» **PROBLEM DETAILS**
Copy out word for word the lines of the dataset items below, starting at the line that contains "locality: Hanaskog, Suecica" and ending at the line that contains "locality: Tuscaloosa", with both of those lines included.

Dataset items
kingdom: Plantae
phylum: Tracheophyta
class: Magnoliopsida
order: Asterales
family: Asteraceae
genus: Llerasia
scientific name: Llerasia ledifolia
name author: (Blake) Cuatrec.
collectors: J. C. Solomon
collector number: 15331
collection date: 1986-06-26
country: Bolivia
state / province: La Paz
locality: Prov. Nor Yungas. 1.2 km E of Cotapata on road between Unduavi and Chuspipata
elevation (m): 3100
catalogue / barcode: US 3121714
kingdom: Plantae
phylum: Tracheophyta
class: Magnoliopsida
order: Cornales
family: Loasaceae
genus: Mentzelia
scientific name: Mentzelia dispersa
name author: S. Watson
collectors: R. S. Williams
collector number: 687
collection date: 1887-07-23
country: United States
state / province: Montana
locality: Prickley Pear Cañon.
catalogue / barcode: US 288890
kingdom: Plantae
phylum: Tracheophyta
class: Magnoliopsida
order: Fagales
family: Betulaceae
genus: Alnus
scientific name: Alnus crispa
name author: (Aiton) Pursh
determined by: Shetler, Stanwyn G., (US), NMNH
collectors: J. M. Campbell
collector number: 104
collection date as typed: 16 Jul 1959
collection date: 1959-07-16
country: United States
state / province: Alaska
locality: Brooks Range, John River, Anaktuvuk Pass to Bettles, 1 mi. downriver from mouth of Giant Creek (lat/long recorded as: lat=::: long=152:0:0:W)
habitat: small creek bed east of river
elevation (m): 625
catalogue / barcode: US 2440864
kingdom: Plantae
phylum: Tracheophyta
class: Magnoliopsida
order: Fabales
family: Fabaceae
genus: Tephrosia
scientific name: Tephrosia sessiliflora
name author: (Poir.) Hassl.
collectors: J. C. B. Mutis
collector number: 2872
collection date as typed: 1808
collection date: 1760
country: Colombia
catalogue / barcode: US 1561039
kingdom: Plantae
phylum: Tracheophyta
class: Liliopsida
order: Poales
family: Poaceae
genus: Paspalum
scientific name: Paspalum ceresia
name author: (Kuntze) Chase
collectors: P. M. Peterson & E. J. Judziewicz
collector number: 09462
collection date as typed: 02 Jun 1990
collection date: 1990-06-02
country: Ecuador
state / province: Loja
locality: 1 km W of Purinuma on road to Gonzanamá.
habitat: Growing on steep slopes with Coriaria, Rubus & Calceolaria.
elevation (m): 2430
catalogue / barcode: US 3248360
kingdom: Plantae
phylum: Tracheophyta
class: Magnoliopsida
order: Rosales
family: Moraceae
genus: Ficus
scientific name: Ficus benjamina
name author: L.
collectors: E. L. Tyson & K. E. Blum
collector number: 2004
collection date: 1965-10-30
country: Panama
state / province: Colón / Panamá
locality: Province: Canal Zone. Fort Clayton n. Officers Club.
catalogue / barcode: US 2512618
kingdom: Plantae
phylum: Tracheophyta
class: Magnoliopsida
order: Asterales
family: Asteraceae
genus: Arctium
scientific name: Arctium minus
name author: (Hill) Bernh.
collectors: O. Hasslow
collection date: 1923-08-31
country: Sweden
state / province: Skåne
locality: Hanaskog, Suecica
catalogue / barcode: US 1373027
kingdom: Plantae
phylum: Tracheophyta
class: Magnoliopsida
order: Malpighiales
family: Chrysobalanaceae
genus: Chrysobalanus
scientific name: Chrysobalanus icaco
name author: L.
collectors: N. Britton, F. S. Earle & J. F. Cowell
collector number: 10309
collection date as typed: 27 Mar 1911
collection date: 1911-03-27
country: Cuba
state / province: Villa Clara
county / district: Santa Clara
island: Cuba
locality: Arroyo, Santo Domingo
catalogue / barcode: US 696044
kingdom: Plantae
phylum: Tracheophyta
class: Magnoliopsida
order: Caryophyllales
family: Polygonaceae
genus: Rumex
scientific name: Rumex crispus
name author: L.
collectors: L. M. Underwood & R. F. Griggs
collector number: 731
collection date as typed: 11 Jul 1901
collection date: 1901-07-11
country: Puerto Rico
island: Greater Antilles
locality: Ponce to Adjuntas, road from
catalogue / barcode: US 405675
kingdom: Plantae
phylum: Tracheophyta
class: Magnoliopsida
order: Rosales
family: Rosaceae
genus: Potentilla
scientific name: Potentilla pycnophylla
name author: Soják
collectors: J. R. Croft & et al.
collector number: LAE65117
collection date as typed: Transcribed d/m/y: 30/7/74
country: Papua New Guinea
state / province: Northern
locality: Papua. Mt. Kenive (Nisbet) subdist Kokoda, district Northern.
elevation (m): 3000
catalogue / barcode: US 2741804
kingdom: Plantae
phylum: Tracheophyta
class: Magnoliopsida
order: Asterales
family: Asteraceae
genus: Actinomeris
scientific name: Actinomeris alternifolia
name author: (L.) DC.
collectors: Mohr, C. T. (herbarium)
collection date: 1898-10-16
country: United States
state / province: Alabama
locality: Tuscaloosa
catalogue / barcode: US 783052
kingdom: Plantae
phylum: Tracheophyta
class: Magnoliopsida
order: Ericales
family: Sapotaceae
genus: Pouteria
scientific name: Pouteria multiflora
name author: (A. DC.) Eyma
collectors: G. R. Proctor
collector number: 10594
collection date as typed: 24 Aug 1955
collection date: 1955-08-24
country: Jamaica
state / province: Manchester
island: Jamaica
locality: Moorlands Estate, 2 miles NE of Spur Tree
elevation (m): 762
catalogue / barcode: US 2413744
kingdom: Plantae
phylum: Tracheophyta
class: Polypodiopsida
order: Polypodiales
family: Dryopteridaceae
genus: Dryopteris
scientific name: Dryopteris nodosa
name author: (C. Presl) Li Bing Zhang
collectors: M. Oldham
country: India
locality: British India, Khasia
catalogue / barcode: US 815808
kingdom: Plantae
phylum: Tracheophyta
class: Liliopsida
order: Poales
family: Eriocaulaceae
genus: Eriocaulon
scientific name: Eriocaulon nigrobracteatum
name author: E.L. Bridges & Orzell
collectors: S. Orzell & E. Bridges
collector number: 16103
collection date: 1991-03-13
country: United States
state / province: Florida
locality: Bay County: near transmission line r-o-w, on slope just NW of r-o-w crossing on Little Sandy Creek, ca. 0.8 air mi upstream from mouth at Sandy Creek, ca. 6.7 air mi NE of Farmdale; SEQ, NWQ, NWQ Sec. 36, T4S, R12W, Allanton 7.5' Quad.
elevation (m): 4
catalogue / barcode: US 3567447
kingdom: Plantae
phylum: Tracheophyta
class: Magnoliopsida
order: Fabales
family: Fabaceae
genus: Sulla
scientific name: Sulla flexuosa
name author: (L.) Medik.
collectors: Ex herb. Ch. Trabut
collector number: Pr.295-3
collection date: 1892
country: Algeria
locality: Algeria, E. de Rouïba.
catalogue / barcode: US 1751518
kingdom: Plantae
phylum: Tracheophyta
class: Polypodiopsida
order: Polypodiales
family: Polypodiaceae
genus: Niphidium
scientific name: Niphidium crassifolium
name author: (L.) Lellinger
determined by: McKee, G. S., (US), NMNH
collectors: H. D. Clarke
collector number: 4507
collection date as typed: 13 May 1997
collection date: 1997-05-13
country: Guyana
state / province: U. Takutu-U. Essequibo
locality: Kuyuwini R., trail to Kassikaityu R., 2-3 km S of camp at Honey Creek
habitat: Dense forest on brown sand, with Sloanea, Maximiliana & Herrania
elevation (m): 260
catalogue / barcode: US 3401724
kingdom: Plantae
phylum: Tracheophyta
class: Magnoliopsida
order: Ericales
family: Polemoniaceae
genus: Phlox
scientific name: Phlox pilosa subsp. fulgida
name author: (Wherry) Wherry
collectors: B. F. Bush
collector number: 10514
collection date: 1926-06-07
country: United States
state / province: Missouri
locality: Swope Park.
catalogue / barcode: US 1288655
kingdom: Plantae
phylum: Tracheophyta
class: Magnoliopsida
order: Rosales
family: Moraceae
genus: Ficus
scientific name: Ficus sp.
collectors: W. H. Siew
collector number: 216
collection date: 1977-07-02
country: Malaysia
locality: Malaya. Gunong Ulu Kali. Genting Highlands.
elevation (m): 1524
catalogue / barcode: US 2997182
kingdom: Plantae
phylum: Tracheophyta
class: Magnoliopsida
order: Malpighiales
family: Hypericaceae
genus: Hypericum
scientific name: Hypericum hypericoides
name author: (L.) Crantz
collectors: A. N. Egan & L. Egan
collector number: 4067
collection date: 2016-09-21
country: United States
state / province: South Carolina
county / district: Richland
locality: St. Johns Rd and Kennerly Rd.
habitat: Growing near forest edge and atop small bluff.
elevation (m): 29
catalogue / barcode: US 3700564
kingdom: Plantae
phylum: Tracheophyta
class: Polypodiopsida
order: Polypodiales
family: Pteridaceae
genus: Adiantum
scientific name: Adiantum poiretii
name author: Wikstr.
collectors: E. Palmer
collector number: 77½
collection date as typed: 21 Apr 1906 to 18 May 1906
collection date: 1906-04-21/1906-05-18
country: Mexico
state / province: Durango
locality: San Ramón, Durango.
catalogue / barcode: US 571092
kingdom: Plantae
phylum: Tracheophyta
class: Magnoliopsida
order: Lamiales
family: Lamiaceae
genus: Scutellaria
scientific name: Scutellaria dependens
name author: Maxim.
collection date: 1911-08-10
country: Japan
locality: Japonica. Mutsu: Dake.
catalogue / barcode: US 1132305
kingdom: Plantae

» **WORKED ANSWER**
locality: Hanaskog, Suecica
catalogue / barcode: US 1373027
kingdom: Plantae
phylum: Tracheophyta
class: Magnoliopsida
order: Malpighiales
family: Chrysobalanaceae
genus: Chrysobalanus
scientific name: Chrysobalanus icaco
name author: L.
collectors: N. Britton, F. S. Earle & J. F. Cowell
collector number: 10309
collection date as typed: 27 Mar 1911
collection date: 1911-03-27
country: Cuba
state / province: Villa Clara
county / district: Santa Clara
island: Cuba
locality: Arroyo, Santo Domingo
catalogue / barcode: US 696044
kingdom: Plantae
phylum: Tracheophyta
class: Magnoliopsida
order: Caryophyllales
family: Polygonaceae
genus: Rumex
scientific name: Rumex crispus
name author: L.
collectors: L. M. Underwood & R. F. Griggs
collector number: 731
collection date as typed: 11 Jul 1901
collection date: 1901-07-11
country: Puerto Rico
island: Greater Antilles
locality: Ponce to Adjuntas, road from
catalogue / barcode: US 405675
kingdom: Plantae
phylum: Tracheophyta
class: Magnoliopsida
order: Rosales
family: Rosaceae
genus: Potentilla
scientific name: Potentilla pycnophylla
name author: Soják
collectors: J. R. Croft & et al.
collector number: LAE65117
collection date as typed: Transcribed d/m/y: 30/7/74
country: Papua New Guinea
state / province: Northern
locality: Papua. Mt. Kenive (Nisbet) subdist Kokoda, district Northern.
elevation (m): 3000
catalogue / barcode: US 2741804
kingdom: Plantae
phylum: Tracheophyta
class: Magnoliopsida
order: Asterales
family: Asteraceae
genus: Actinomeris
scientific name: Actinomeris alternifolia
name author: (L.) DC.
collectors: Mohr, C. T. (herbarium)
collection date: 1898-10-16
country: United States
state / province: Alabama
locality: Tuscaloosa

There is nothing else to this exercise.